Exercise prompt: Print only the lines below, from the very first to the one containing "38: (878, 858)", exactly as they stand. Do not print pictures.
[[ Records to process open ]]
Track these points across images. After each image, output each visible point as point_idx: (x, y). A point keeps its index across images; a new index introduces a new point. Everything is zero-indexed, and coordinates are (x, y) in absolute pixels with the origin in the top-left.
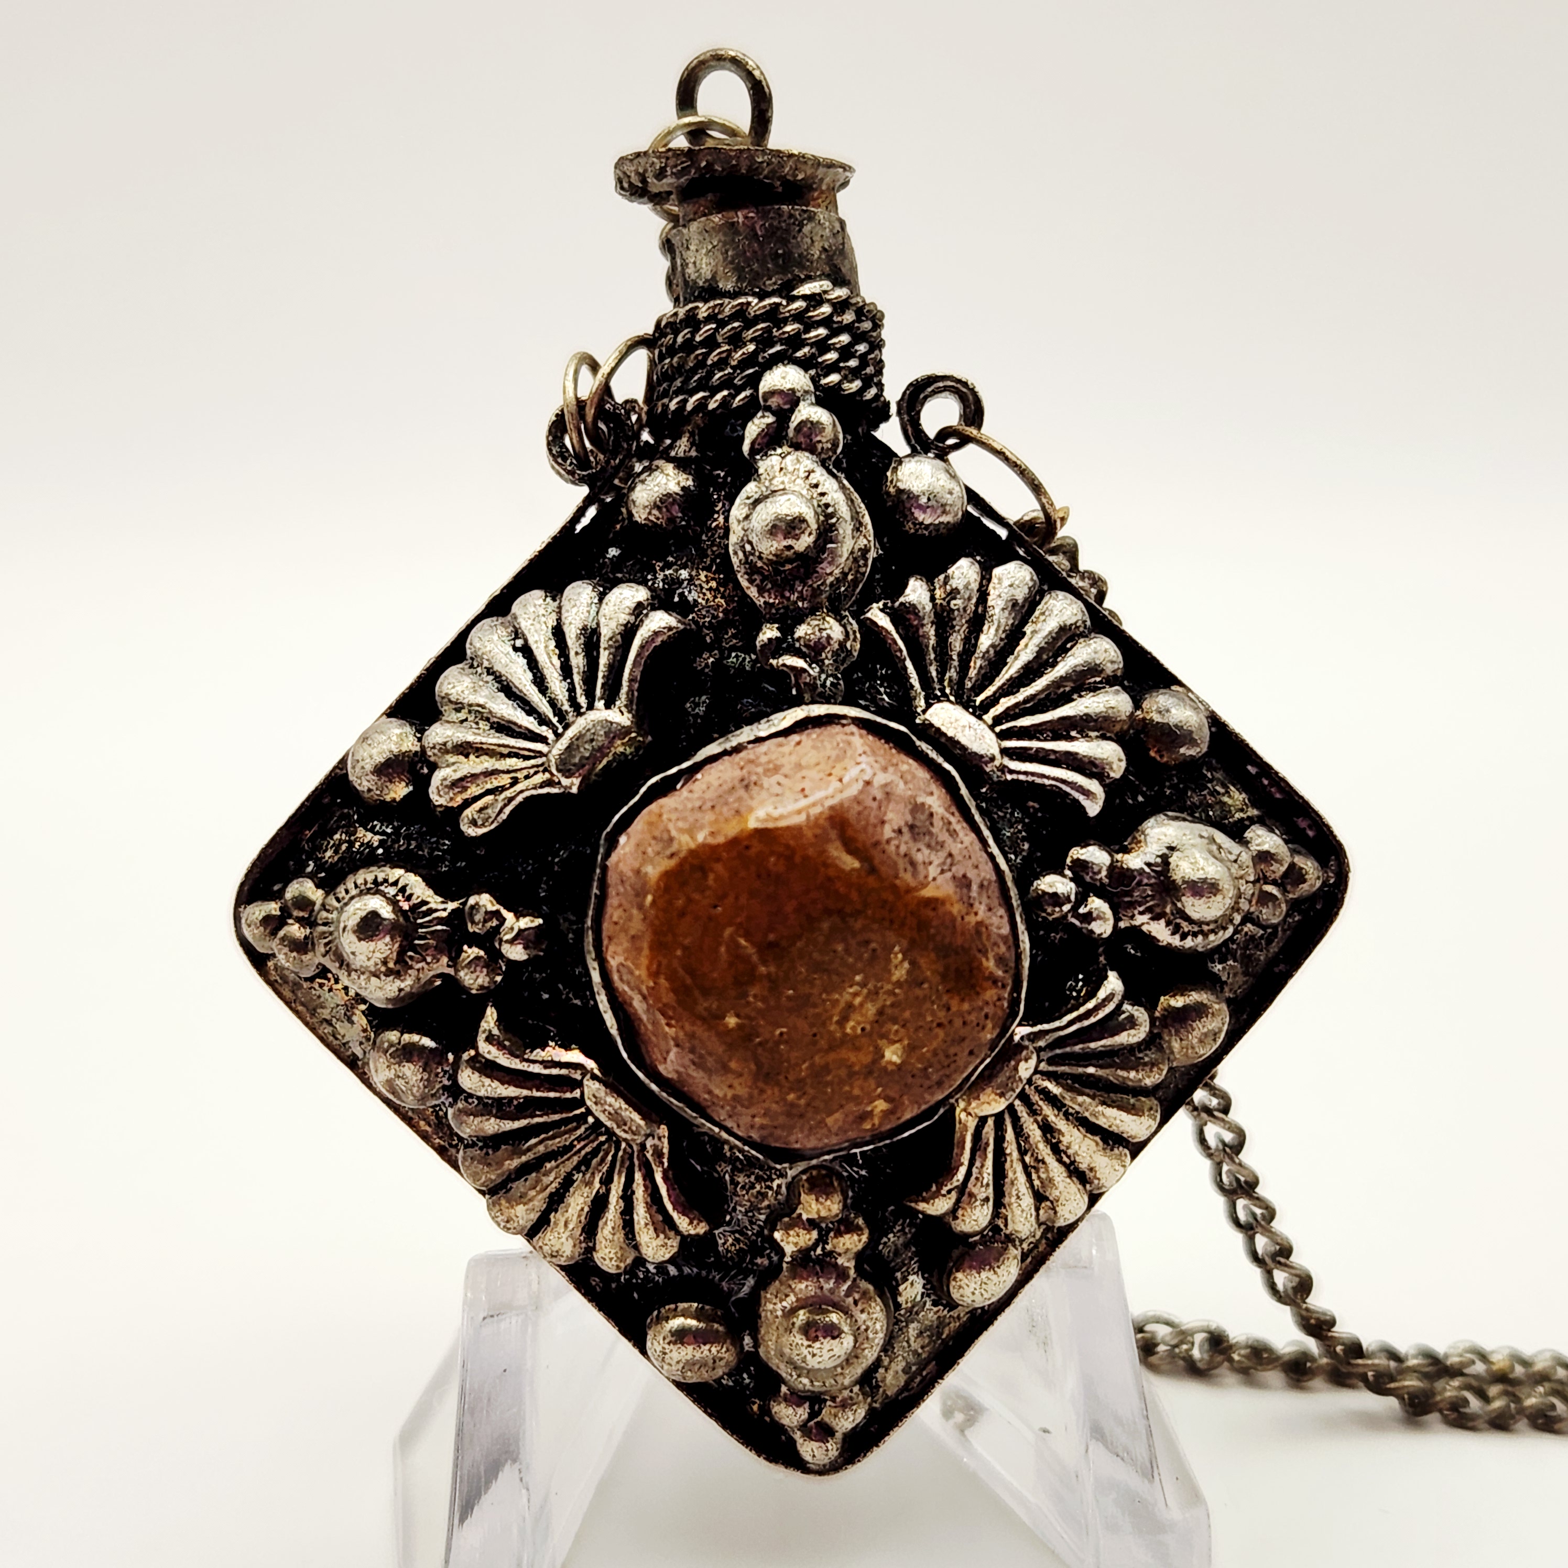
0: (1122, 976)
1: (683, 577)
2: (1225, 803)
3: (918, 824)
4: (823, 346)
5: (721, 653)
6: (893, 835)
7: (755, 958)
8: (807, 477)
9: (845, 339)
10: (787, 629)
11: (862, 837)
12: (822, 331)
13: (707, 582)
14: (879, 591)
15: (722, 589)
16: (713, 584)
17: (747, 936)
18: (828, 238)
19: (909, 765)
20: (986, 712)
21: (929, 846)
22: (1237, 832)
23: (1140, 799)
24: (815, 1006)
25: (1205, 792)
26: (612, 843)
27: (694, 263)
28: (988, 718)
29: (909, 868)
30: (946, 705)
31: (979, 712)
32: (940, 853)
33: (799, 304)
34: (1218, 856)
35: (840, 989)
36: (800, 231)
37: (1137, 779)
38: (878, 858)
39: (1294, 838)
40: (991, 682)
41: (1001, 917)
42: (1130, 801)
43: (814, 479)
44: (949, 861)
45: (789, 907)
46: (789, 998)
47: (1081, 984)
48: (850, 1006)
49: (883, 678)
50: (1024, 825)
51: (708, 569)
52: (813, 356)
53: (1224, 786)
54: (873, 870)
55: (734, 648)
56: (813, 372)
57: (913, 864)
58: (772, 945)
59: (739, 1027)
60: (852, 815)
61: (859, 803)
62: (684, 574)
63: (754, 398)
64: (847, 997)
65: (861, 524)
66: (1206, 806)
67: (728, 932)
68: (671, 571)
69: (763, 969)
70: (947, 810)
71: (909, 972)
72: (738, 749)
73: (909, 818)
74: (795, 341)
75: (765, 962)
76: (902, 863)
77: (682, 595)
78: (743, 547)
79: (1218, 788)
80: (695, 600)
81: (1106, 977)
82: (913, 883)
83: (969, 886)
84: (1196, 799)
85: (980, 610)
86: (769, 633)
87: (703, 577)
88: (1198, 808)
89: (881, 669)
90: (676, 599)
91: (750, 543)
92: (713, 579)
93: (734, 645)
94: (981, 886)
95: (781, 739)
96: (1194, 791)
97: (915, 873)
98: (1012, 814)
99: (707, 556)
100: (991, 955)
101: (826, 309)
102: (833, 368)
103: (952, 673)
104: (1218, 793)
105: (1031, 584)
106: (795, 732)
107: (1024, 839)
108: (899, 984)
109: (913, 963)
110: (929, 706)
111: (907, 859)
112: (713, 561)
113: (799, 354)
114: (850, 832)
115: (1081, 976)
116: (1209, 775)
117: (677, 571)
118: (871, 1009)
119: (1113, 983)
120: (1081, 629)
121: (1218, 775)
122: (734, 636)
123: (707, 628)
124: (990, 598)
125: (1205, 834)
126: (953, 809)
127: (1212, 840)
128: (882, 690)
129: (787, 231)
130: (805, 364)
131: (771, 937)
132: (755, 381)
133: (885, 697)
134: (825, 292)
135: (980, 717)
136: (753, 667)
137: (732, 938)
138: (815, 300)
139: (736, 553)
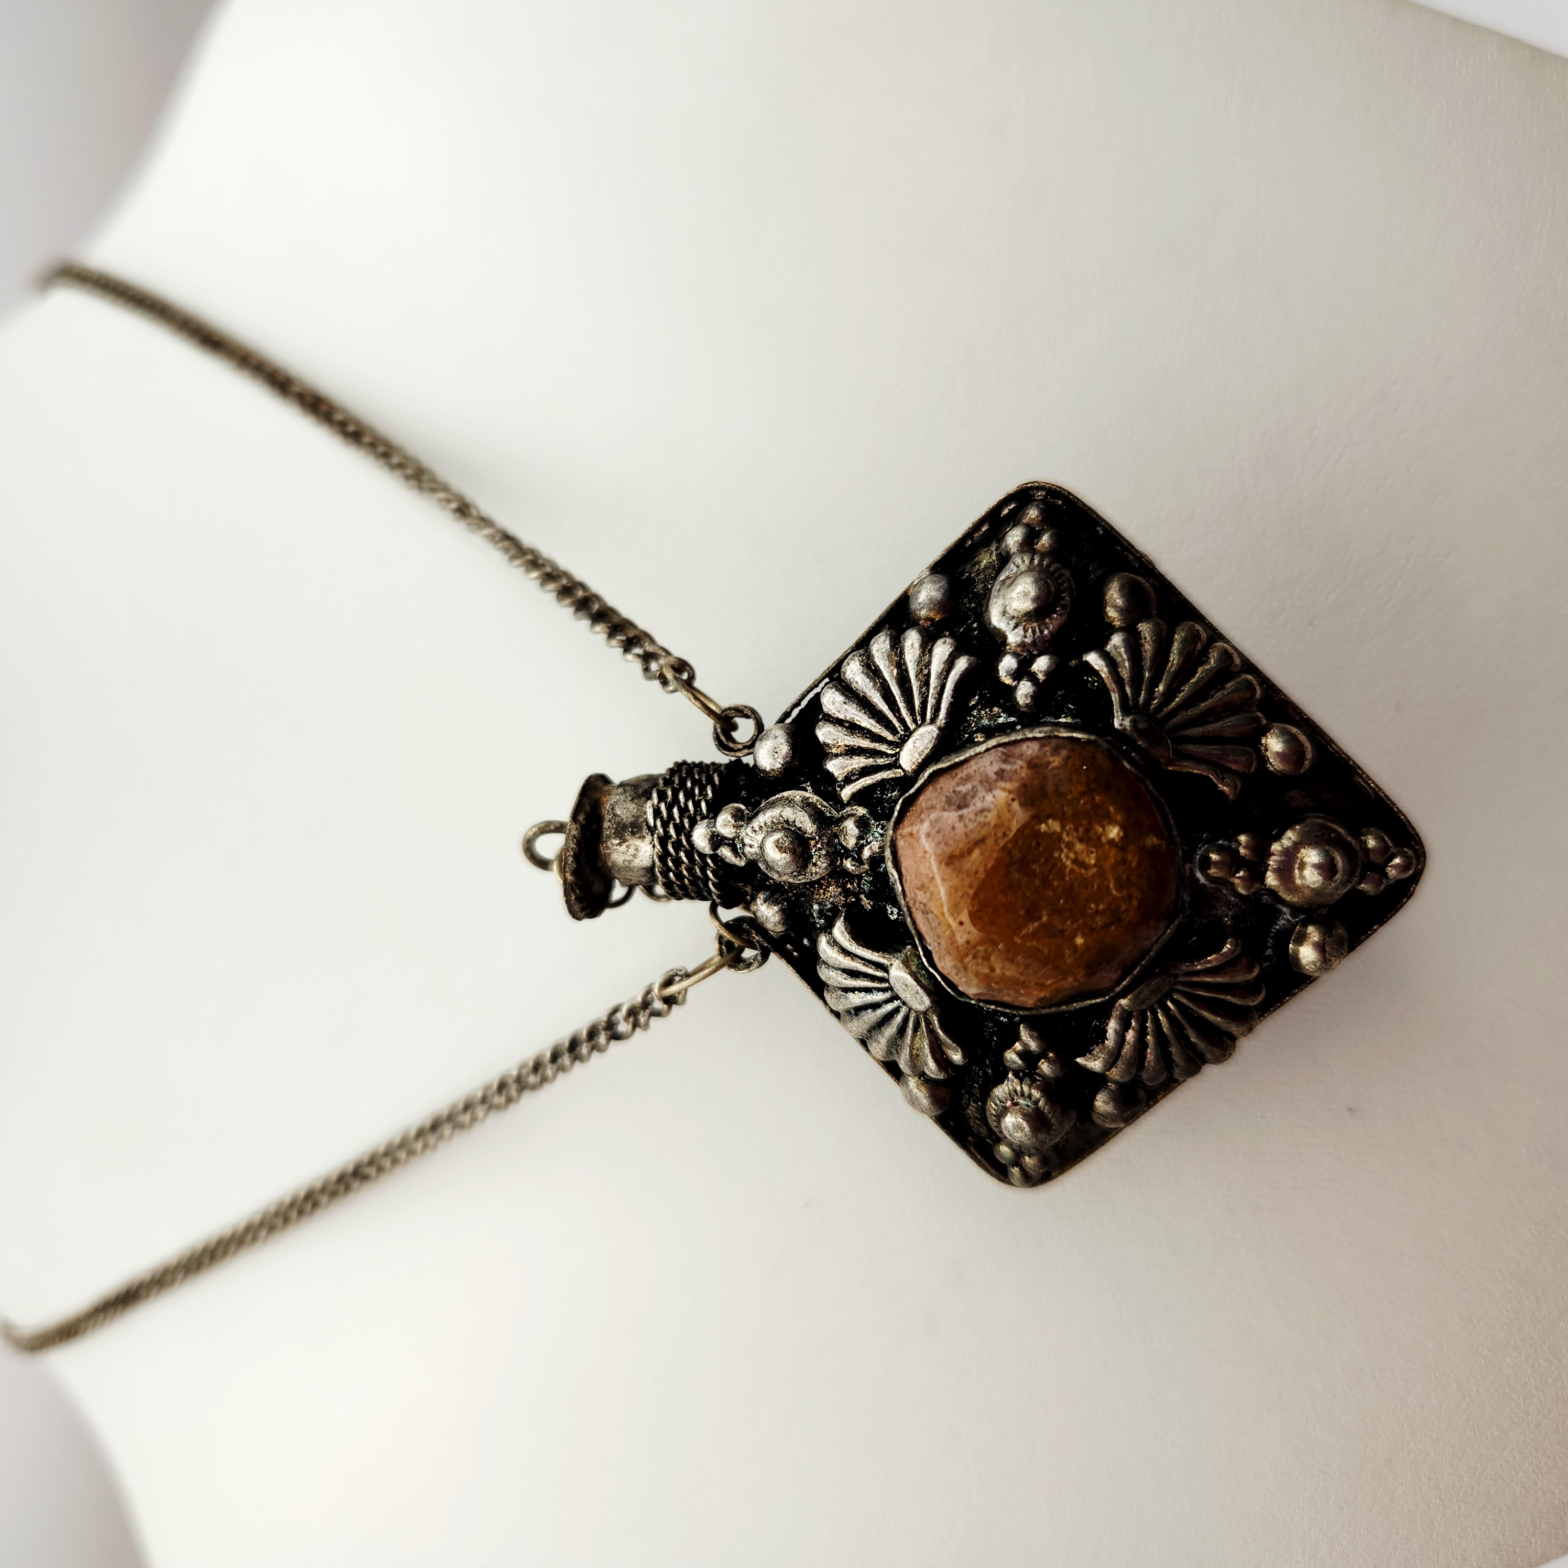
0: (1088, 651)
1: (817, 908)
2: (986, 566)
3: (958, 802)
4: (683, 811)
5: (862, 893)
6: (962, 822)
7: (1036, 924)
8: (755, 831)
9: (681, 796)
10: (847, 853)
11: (961, 845)
12: (675, 810)
13: (820, 895)
14: (830, 789)
15: (824, 887)
16: (822, 891)
17: (1020, 927)
18: (626, 797)
19: (922, 801)
20: (909, 728)
21: (973, 797)
22: (1004, 559)
23: (975, 625)
24: (1072, 885)
25: (976, 579)
26: (962, 994)
27: (638, 877)
28: (912, 726)
29: (985, 814)
30: (902, 754)
31: (909, 733)
32: (979, 789)
33: (659, 823)
34: (1013, 579)
35: (1064, 866)
36: (619, 816)
37: (963, 626)
38: (975, 836)
39: (1014, 519)
40: (891, 722)
41: (1028, 747)
42: (976, 632)
43: (757, 829)
44: (985, 784)
45: (1002, 899)
46: (1065, 902)
47: (1090, 679)
48: (1075, 861)
49: (882, 794)
50: (982, 709)
51: (813, 893)
52: (689, 817)
53: (974, 565)
54: (982, 840)
55: (859, 885)
56: (698, 818)
57: (983, 811)
58: (1028, 912)
59: (1083, 936)
60: (948, 850)
61: (940, 843)
62: (816, 907)
63: (711, 857)
64: (1068, 863)
65: (787, 799)
66: (985, 581)
67: (1018, 941)
68: (815, 914)
69: (1045, 919)
70: (953, 778)
71: (1054, 819)
72: (909, 908)
73: (954, 807)
74: (679, 829)
75: (1040, 918)
76: (981, 819)
77: (828, 910)
78: (795, 876)
79: (975, 570)
80: (831, 903)
81: (1087, 663)
82: (994, 813)
83: (1003, 771)
84: (980, 586)
85: (847, 725)
86: (848, 864)
87: (817, 897)
88: (986, 585)
89: (877, 794)
90: (830, 914)
91: (792, 873)
92: (818, 891)
93: (857, 885)
94: (1005, 761)
95: (904, 880)
96: (975, 587)
97: (989, 810)
98: (974, 716)
99: (805, 893)
100: (1051, 759)
101: (663, 807)
102: (697, 805)
103: (883, 748)
104: (978, 570)
105: (834, 690)
106: (900, 869)
107: (991, 711)
108: (1063, 826)
109: (1048, 817)
110: (900, 767)
111: (979, 815)
112: (808, 889)
113: (687, 825)
114: (957, 852)
115: (1085, 678)
116: (967, 575)
117: (814, 910)
118: (1079, 847)
119: (1093, 658)
120: (864, 658)
121: (967, 568)
122: (852, 884)
123: (847, 899)
124: (840, 717)
125: (998, 587)
126: (954, 773)
127: (1004, 581)
128: (889, 795)
129: (618, 824)
130: (693, 823)
131: (1022, 912)
132: (702, 856)
133: (893, 794)
134: (653, 805)
135: (911, 733)
136: (870, 876)
137: (1022, 938)
138: (657, 813)
139: (799, 880)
[[ Records to process closed ]]
Completed exercise:
Track these points across images. After each image, output each visible point as point_idx: (x, y). A point keeps its index across images; a new index introduces a new point. Everything is zero-indexed, and coordinates are (x, y) in absolute pixels with the origin in the top-left.
0: (1122, 976)
1: (683, 577)
2: (1225, 803)
3: (918, 824)
4: (823, 346)
5: (721, 653)
6: (893, 835)
7: (755, 958)
8: (807, 477)
9: (845, 339)
10: (787, 629)
11: (862, 837)
12: (822, 331)
13: (707, 582)
14: (879, 591)
15: (722, 589)
16: (713, 584)
17: (747, 936)
18: (828, 238)
19: (909, 765)
20: (986, 712)
21: (929, 846)
22: (1237, 832)
23: (1140, 799)
24: (815, 1006)
25: (1205, 792)
26: (612, 843)
27: (694, 263)
28: (988, 718)
29: (909, 868)
30: (946, 705)
31: (979, 712)
32: (940, 853)
33: (799, 304)
34: (1218, 856)
35: (840, 989)
36: (800, 231)
37: (1137, 779)
38: (878, 858)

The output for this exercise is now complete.